Juneteenth Trail Walk

A sign reading "Juneteenth Trail Walk" along a nature path lined with treesJuneteenth is a federal holiday in the United States commemorating the emancipation of enslaved people in the confederacy. Deriving its name from combining "June" and "nineteenth", it is celebrated on the anniversary of General Order No. 3, issued by Major General Gordon Granger on June 19, 1865, proclaiming freedom for slaves in Texas.


The U.S. Civil War began in 1861 because of tensions between the northern and southern states over slavery, states’ rights, and western expansion. It was the costliest and deadliest war ever fought on American soil. President Lincoln issued a proclamation to revolting states to return to the Union within a year, otherwise, their slaves would be declared free. After a year, and no response, he issued the Emancipation Proclamation on January 1, 1863. 

The Emancipation Proclamation freed more than 3 million slaves living in the Confederacy and allowed the north to recruit nearly 180,000 Black soldiers. In a letter to his friend, “James C. Conkling, Lincoln said that the “emancipation policy, and the use of colored troops, constitute the heaviest blow yet dealt to the rebellion.”

While the Emancipation Proclamation freed slaves in the Confederacy, it did not apply to loyal border states and southern states under northern control. Enslaved people in Texas did not learn of their freedom until two years later, on June 19,1865, when union soldiers arrived in Galveston, Texas. Former slaves in Galveston rejoiced after General Order No. 3. One year later, on June 19, 1866, freedmen in Texas organized the first of what became annual commemorations of "Jubilee Day." 

While the Emancipation Proclamation was a deathblow to slavery in the U.S., the end of slavery was not official until the ratification of the 13th amendment on December 6, 1865. 


In southern states, Black people’s rights were taken away through Black Codes and, later, Jim Crow Laws. In the north, redlining was used to restrict movement into certain areas. 

Black Codes and Jim Crow Laws barred Black people from using public parks, libraries, and public and private facilities were segregated. From 1890 to 1908, Texas and all former Confederate states passed new constitutions or amendments that effectively disenfranchised Black people, excluding them from the political process.


Across parts of Texas, freed people pooled their funds to purchase land to host their celebrations. Early celebrations involved church-centered community gatherings in Texas. They spread across the South and became more commercialized, often centering on a food festivals. 

Celebratory traditions often include public readings of the Emancipation Proclamation and works by noted African-American writers. In addition, they sang spirituals and the Black National Anthem, "Lift Every Voice and Sing." 

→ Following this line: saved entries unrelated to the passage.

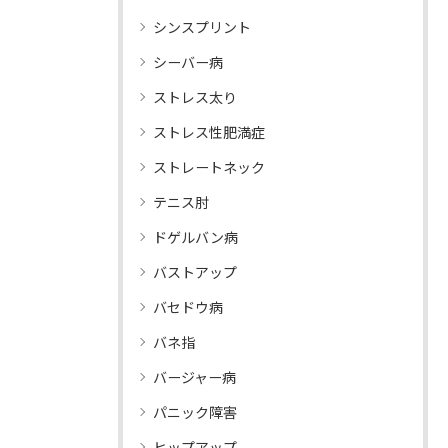
シンスプリント
シーバー病
ストレス太り
ストレス性肥満症
ストレートネック
テニス肘
ドゲルバン病
バストアップ
バセドウ病
バネ指
バージャー病
パニック障害
ヒップアップ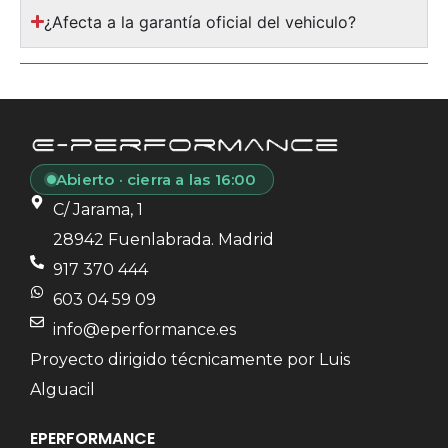
¿Afecta a la garantía oficial del vehiculo?
Abierto · cierra a las 16:00
C/ Jarama, 1
28942 Fuenlabrada. Madrid
917 370 444
603 04 59 09
info@eperformance.es
Proyecto dirigido técnicamente por Luis
Alguacil
EPERFORMANCE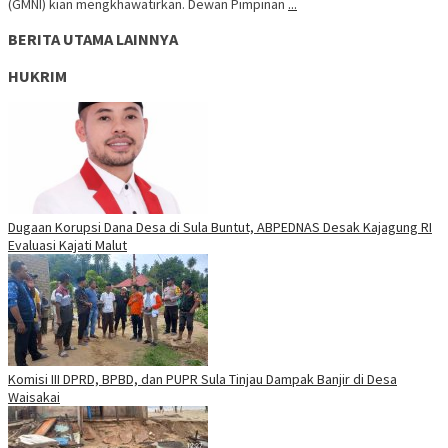
(GMNI) kian mengkhawatirkan. Dewan Pimpinan
...
BERITA UTAMA LAINNYA
HUKRIM
Dugaan Korupsi Dana Desa di Sula Buntut, ABPEDNAS Desak Kajagung RI
Evaluasi Kajati Malut
Komisi III DPRD, BPBD, dan PUPR Sula Tinjau Dampak Banjir di Desa
Waisakai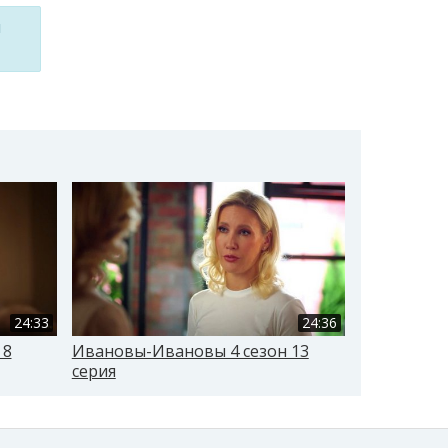
м
24:33
24:36
 8
Ивановы-Ивановы 4 сезон 13
Ивановы-И
серия
серия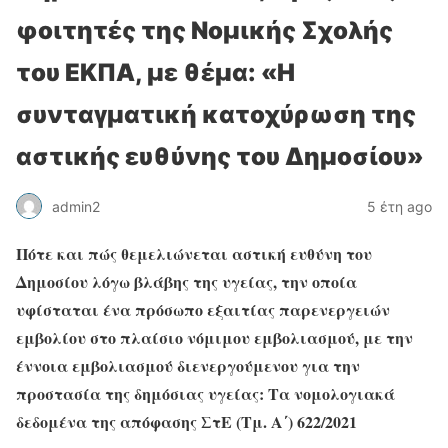
φοιτητές της Νομικής Σχολής
του ΕΚΠΑ, με θέμα: «Η
συνταγματική κατοχύρωση της
αστικής ευθύνης του Δημοσίου»
admin2
5 έτη ago
Πότε και πώς θεμελιώνεται αστική ευθύνη του
Δημοσίου λόγω βλάβης της υγείας, την οποία
υφίσταται ένα πρόσωπο εξαιτίας παρενεργειών
εμβολίου στο πλαίσιο νόμιμου εμβολιασμού, με την
έννοια εμβολιασμού διενεργούμενου για την
προστασία της δημόσιας υγείας: Τα νομολογιακά
δεδομένα της απόφασης ΣτΕ (Τμ. Α΄) 622/2021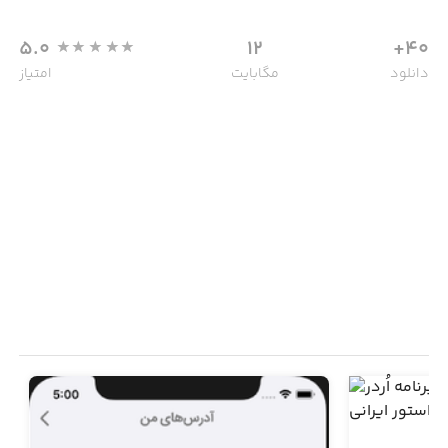
5.0
12
40+
دانلود
مگابایت
امتیاز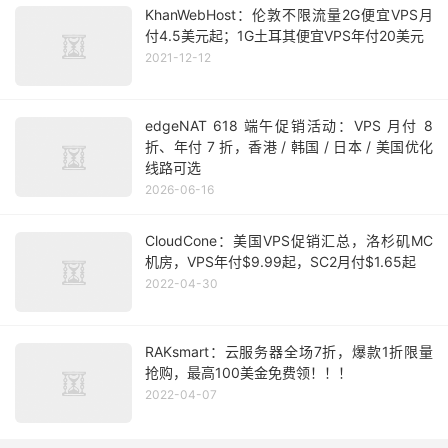
KhanWebHost：伦敦不限流量2G便宜VPS月
付4.5美元起；1G土耳其便宜VPS年付20美元
2021-12-12
edgeNAT 618 端午促销活动：VPS 月付 8
折、年付 7 折，香港 / 韩国 / 日本 / 美国优化
线路可选
2026-06-16
CloudCone：美国VPS促销汇总，洛杉矶MC
机房，VPS年付$9.99起，SC2月付$1.65起
2022-04-30
RAKsmart：云服务器全场7折，爆款1折限量
抢购，最高100美金免费领！！！
2022-04-07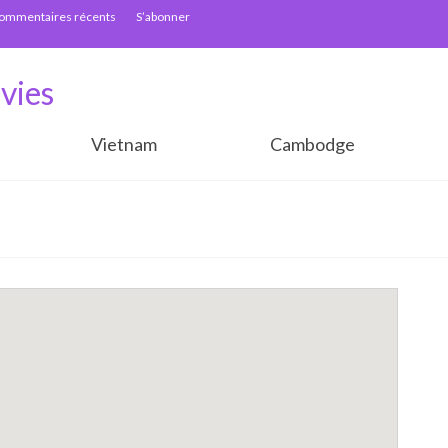
ommentaires récents
S’abonner
vies
Vietnam
Cambodge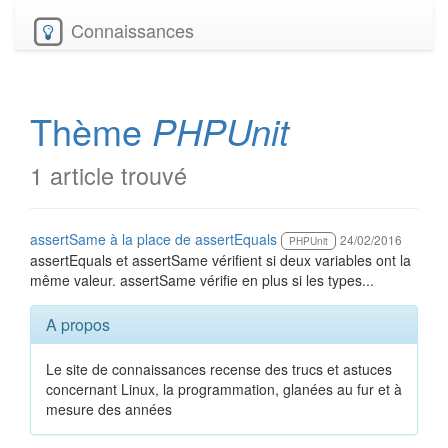
Connaissances
Thème
PHPUnit
1 article trouvé
assertSame à la place de assertEquals
24/02/2016
PHPUnit
assertEquals et assertSame vérifient si deux variables ont la
même valeur. assertSame vérifie en plus si les types...
A propos
Le site de connaissances recense des trucs et astuces
concernant Linux, la programmation, glanées au fur et à
mesure des années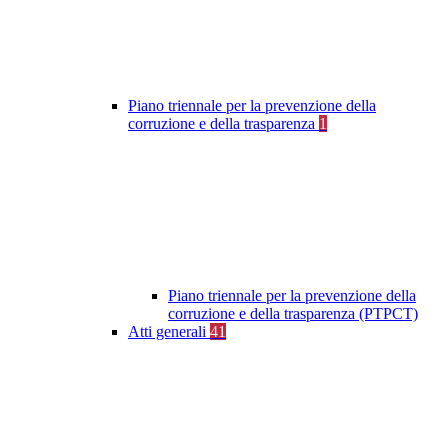
Piano triennale per la prevenzione della
corruzione e della trasparenza
1
Piano triennale per la prevenzione della
corruzione e della trasparenza (PTPCT)
Atti generali
41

In the early 20th century, economic. political forces, and discriminatory policies, led to a decline in Juneteenth celebrations. The Great Depression forced many Black people off farms and into the cities to find work, where they had difficulty taking the day off to celebrate. 

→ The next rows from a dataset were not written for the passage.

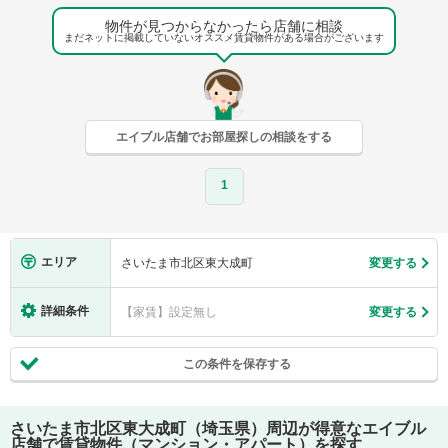
物件が見つからなかったら店舗に相談
まだネットに掲載していないオススメ賃貸物件がある場合がございます
エイブル店舗でお部屋探しの相談をする
1
エリア
さいたま市北区東大成町
変更する
詳細条件
【家賃】設定無し
変更する
この条件を保存する
さいたま市北区東大成町（埼玉県）
周辺が得意なエイブル
店舗で賃貸物件（マンション・アパート）を探す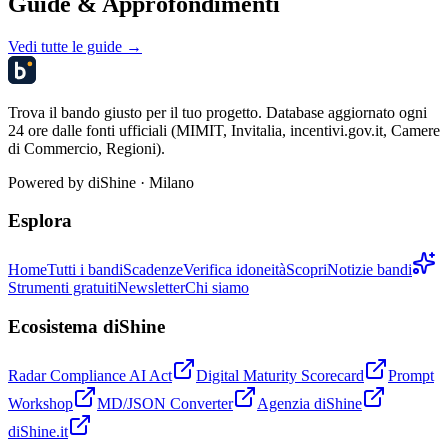
Guide & Approfondimenti
Vedi tutte le guide →
Trova il bando giusto per il tuo progetto. Database aggiornato ogni
24 ore dalle fonti ufficiali (MIMIT, Invitalia, incentivi.gov.it, Camere
di Commercio, Regioni).
Powered by
diShine
· Milano
Esplora
Home
Tutti i bandi
Scadenze
Verifica idoneità
Scopri
Notizie bandi
Strumenti gratuiti
Newsletter
Chi siamo
Ecosistema diShine
Radar Compliance AI Act
Digital Maturity Scorecard
Prompt
Workshop
MD/JSON Converter
Agenzia diShine
diShine.it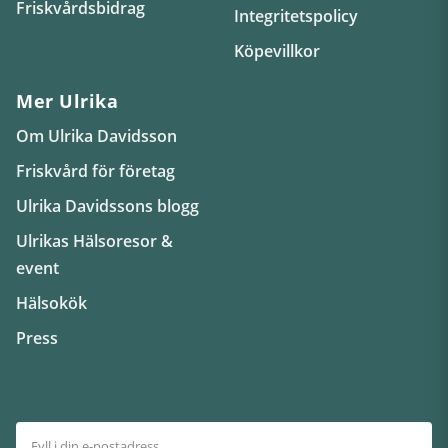
Friskvårdsbidrag
Integritetspolicy
Köpevillkor
Mer Ulrika
Om Ulrika Davidsson
Friskvård för företag
Ulrika Davidssons blogg
Ulrikas Hälsoresor &
event
Hälsokök
Press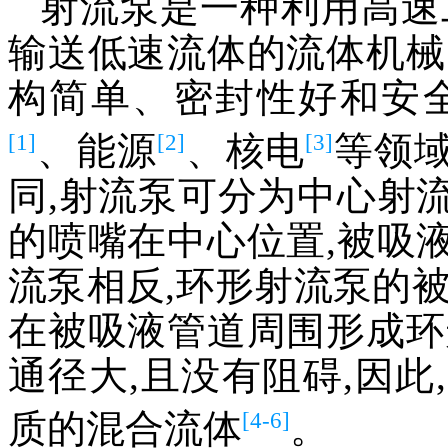
射流泵是一种利用高速
输送低速流体的流体机械
构简单、密封性好和安
[1]
[2]
[3]
、能源
、核电
等领
同,射流泵可分为中心射
的喷嘴在中心位置,被吸
流泵相反,环形射流泵的
在被吸液管道周围形成环
通径大,且没有阻碍,因
[4-6]
质的混合流体
。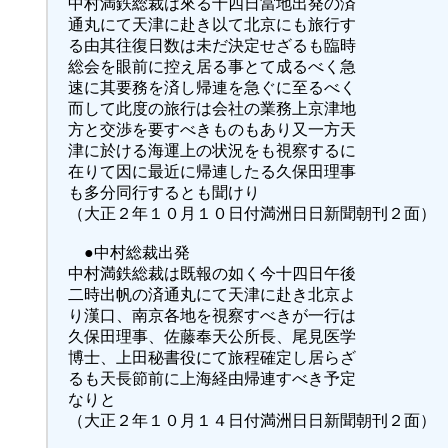
中村満鉄総裁は來る十四日當地出発の済
通丸にて天津に赴き以て北京にも旅行す
る由其往復日数は未だ決定せざるも臨時
総会を眼前に控え居る事とて成るべく急
速に其要務を済し帰連を急ぐに至るべく
而して此度の旅行は会社の業務上京津地
方と交渉を要すべきものもあり又一方天
津に於ける海運上の状況をも視察するに
在りて因に最近に帰連したる久保田理事
も多分同行するとも聞けり
（大正２年１０月１０日付満洲日日新聞朝刊２面）
●中村総裁出発
中村満鉄総裁は既報の如く今十四日午後
二時出帆の済通丸にて天津に赴き北京よ
り漢口、南京各地を視察すべきが一行は
久保田理事、佐藤奉天公所長、尾見医学
博士、上田秘書役にて旅程確定し居らざ
るも天長節前に上海経由帰連すべき予定
なりと
（大正２年１０月１４日付満洲日日新聞朝刊２面）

From 1936 to 1951, the Texas State Fair served as a destination for celebrating the holiday, contributing to its revival.

During the Civil Rights Movement of the 1960s, these celebrations were paused, but grew in popularity again in the 1970s with a focus on African American freedom and African-American arts. 

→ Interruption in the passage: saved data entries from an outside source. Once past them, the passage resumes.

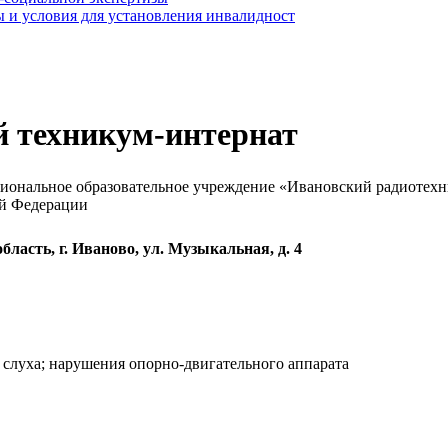
 и условия для установления инвалидност
й техникум-интернат
сиональное образовательное учреждение «Ивановский радиотехн
ой Федерации
бласть, г. Иваново, ул. Музыкальная, д. 4
слуха; нарушения опорно-двигательного аппарата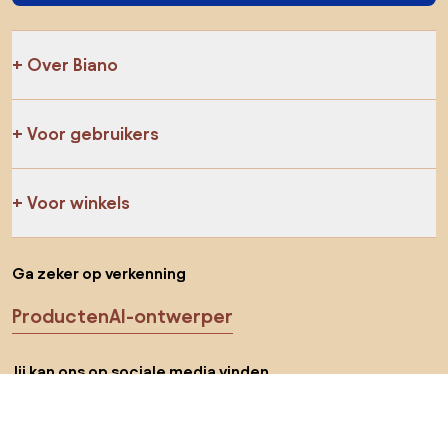
Over Biano
Voor gebruikers
Voor winkels
Ga zeker op verkenning
Producten
AI-ontwerper
Jij kan ons op sociale media vinden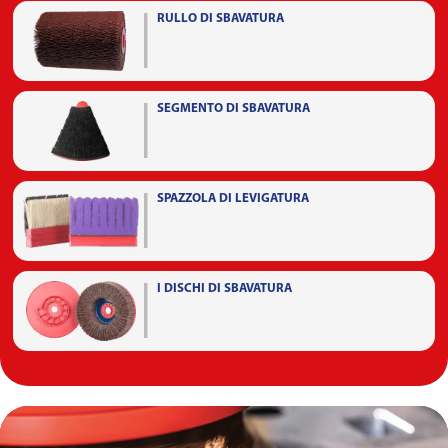
RULLO DI SBAVATURA
SEGMENTO DI SBAVATURA
SPAZZOLA DI LEVIGATURA
I DISCHI DI SBAVATURA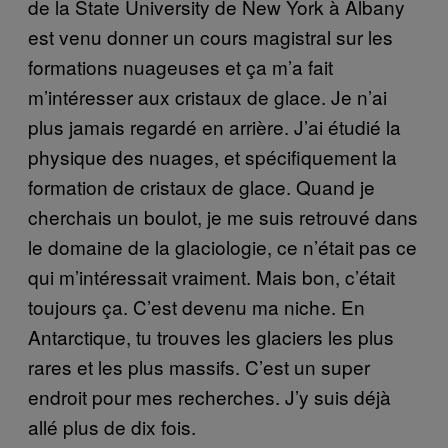
de la State University de New York à Albany
est venu donner un cours magistral sur les
formations nuageuses et ça m’a fait
m’intéresser aux cristaux de glace. Je n’ai
plus jamais regardé en arrière. J’ai étudié la
physique des nuages, et spécifiquement la
formation de cristaux de glace. Quand je
cherchais un boulot, je me suis retrouvé dans
le domaine de la glaciologie, ce n’était pas ce
qui m’intéressait vraiment. Mais bon, c’était
toujours ça. C’est devenu ma niche. En
Antarctique, tu trouves les glaciers les plus
rares et les plus massifs. C’est un super
endroit pour mes recherches. J’y suis déjà
allé plus de dix fois.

Since the 1980s, the holiday has been more widely celebrated among African American communities and has seen increasing mainstream attention in the US.

Road to Legislation 

In 1996, the first federal legislation to recognize "Juneteenth Independence Day" was introduced U.S. Representative Barbara-Rose Collins (D-MI).

In the 2000s and 2010s, activists continued a long process to push Congress towards official recognition of Juneteenth. In 2016, Opal Lee, often referred to as the "grandmother of Juneteenth", began a walk from Fort Worth, Texas to Washington D.C. to advocate for a federal holiday. 

In 2020, several American corporations (i.e. Twitter, National Football League, etc.) and educational institutions began treating Juneteenth as a company holiday, providing a paid day off to their workers, and Google Calendar added Juneteenth to its U.S. Holidays calendar.

Federal and State Holidays

Spurred on by the advocates and the Congressional Black Caucus, on June 15, 2021, the Senate unanimously passed the Juneteenth National Independence Day Act, establishing Juneteenth as a federal holiday; it subsequently passed through the House of Representatives by a 415–14 vote on June 16. 

President Joe Biden signed the bill on June 17, 2021, making Juneteenth the eleventh American federal holiday and the first to obtain legal observance as a federal holiday since Martin Luther King Jr. Day was designated in 1983.

In 2023, the Minnesota Legislature passed Juneteenth as a state holiday that will be recognized on June 19 each year.


Juneteenth commemorates hope that we will become a nation where there is freedom and justice for all. The day emphasizes education and achievement and is a time for reflection and rejoicing. 

According to Juneteenth.com, “…In cities across the country, people of all races, nationalities and religions are joining hands to truthfully acknowledge a period in our history that shaped and continues to influence our society today. Sensitized to the conditions and experiences of others, only then can we make significant and lasting improvements in our society.”